Looking through a virtual reality headset is a little like looking through a set of binoculars. Lens’ like the ones included in the HTC Vive and Oculus Rift only provide 110 degrees of vision, while natural vision provides more than 180 degrees. Because of this, virtual reality experiences can sometimes make people feel pretty sick, as their brain gets thrown off by the both realistic but unrealistic viewpoint. This is why a team of developers at Microsoft have set out to fix the issue of the 110 degree vision, and they’re doing it with LEDs.
By adding 40 RGB LEDs to each side of the goggles’ lens, the team at Microsoft was able to emulate an expansion of vision, tricking the mind into thinking the user was seeing naturally. Much like a light box projects similar colors behind your computer monitor, the LED’s inside the headset excrete a soft glow of light with the same color as the ones on the brink of the user’s vision. Our eyes only really focus on one thing at a time, so adding these color emitting diodes to the edge of a user’s vision can help to emulate a true 180+ degree view.
The team says that this solution might be better than just adjusting the resolution of the display. According to Carnegie Mellon PhD candidate Robert Xiao, higher resolution displays might actually increase the chance for motion sickness.
There is some academic research… suggesting that expanding field-of-view [in VR] with a full-resolution, high-fidelity display would increase the sensation of sickness. The primary reason is that you’re introducing a greater disparity between a person’s visual periphery and their sense of vection—their internal inertia sensors that tell them if they’re actually moving. Increase that and you increase the possibility of nausea.

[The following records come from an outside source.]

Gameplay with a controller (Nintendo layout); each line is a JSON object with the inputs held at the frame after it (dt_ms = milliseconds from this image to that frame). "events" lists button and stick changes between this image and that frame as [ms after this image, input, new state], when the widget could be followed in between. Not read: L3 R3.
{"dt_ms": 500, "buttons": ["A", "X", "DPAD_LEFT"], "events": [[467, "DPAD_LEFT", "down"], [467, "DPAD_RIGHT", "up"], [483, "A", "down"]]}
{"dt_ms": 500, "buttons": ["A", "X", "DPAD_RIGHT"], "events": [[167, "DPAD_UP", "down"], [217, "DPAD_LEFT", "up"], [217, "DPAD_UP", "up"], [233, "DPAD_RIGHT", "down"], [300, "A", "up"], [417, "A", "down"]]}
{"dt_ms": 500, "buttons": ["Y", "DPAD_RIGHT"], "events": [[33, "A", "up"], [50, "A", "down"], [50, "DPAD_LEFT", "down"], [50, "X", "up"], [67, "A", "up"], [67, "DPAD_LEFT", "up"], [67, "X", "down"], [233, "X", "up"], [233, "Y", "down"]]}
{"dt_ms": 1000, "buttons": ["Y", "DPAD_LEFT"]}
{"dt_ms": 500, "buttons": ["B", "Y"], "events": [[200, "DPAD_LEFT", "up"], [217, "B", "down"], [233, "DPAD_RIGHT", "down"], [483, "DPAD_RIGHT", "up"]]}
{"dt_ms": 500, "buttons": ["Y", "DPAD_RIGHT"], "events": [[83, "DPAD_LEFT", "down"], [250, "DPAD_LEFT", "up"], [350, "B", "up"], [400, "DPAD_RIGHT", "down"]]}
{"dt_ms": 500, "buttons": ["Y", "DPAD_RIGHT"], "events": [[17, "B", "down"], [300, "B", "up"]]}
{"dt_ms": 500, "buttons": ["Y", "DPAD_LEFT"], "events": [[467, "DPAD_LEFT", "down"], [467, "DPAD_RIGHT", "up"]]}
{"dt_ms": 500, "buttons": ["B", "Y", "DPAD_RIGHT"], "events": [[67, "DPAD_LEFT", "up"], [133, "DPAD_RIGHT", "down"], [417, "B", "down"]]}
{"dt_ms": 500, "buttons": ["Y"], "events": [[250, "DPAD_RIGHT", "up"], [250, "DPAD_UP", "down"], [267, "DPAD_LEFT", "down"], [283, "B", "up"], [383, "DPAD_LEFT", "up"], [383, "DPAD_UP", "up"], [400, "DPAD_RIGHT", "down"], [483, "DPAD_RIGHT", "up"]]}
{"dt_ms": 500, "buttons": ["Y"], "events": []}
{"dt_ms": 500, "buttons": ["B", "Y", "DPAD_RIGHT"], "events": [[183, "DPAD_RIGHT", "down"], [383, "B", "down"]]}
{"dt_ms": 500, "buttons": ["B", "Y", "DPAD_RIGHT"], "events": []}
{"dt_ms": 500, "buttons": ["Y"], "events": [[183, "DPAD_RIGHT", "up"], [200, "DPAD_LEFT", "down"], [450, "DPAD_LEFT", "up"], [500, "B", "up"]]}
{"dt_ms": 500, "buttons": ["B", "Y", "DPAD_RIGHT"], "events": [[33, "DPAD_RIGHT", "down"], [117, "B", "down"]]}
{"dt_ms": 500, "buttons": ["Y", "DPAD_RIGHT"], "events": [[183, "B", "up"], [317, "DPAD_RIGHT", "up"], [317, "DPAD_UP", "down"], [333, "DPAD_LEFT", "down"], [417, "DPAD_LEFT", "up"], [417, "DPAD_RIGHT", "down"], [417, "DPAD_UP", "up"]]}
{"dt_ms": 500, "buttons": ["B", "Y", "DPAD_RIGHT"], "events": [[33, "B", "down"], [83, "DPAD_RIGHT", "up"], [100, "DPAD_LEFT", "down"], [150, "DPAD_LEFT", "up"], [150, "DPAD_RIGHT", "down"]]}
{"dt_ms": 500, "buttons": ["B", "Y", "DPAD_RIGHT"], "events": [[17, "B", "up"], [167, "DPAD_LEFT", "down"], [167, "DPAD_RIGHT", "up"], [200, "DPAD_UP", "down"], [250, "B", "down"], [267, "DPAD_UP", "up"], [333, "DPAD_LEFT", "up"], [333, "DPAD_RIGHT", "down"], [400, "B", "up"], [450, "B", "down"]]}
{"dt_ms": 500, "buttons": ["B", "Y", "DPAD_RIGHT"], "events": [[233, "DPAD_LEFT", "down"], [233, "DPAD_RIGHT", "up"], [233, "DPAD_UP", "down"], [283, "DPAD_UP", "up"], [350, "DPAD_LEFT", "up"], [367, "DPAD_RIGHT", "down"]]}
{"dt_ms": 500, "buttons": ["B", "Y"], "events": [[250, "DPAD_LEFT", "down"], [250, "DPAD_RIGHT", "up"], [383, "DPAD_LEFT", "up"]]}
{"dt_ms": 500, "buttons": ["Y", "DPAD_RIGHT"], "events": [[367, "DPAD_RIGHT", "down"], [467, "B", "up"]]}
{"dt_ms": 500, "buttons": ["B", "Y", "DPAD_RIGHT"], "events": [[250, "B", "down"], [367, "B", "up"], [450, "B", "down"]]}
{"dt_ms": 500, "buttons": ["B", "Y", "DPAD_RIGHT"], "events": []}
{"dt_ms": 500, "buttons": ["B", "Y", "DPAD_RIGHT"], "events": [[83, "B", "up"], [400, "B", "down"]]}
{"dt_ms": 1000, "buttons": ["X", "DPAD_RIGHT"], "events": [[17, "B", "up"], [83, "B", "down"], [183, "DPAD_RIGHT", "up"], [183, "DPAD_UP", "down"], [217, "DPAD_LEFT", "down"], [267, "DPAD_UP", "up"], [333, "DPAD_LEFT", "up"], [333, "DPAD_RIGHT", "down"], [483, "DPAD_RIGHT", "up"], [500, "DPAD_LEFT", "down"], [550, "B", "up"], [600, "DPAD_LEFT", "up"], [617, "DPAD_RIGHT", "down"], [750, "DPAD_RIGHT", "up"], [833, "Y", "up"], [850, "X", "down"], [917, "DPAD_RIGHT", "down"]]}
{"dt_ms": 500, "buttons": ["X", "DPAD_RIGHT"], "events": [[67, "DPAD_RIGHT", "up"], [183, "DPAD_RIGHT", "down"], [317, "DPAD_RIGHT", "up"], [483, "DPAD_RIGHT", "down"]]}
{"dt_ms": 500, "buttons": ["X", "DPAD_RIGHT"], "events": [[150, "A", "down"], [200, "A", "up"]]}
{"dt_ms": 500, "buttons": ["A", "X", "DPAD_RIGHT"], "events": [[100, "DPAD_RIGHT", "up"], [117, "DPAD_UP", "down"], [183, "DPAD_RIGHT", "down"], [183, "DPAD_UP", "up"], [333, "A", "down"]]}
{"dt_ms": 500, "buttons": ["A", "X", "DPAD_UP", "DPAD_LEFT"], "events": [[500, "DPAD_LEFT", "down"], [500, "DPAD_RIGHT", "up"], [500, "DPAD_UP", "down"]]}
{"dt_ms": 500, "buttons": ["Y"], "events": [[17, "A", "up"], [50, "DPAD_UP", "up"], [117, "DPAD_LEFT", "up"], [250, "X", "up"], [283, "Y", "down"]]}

Color tracked LED’s might be a good solution then, as it maintains the illusion that we have today while helping fix the black bar issue present in a lot of headsets. Though VR headsets maintain the majority of the projects direction, the team mentioned that AR might be something to look into in the future, stating the HoloLens headset specifically.
Are you interested in the technology? Do the black bars at the corners of your vision make you motion sick?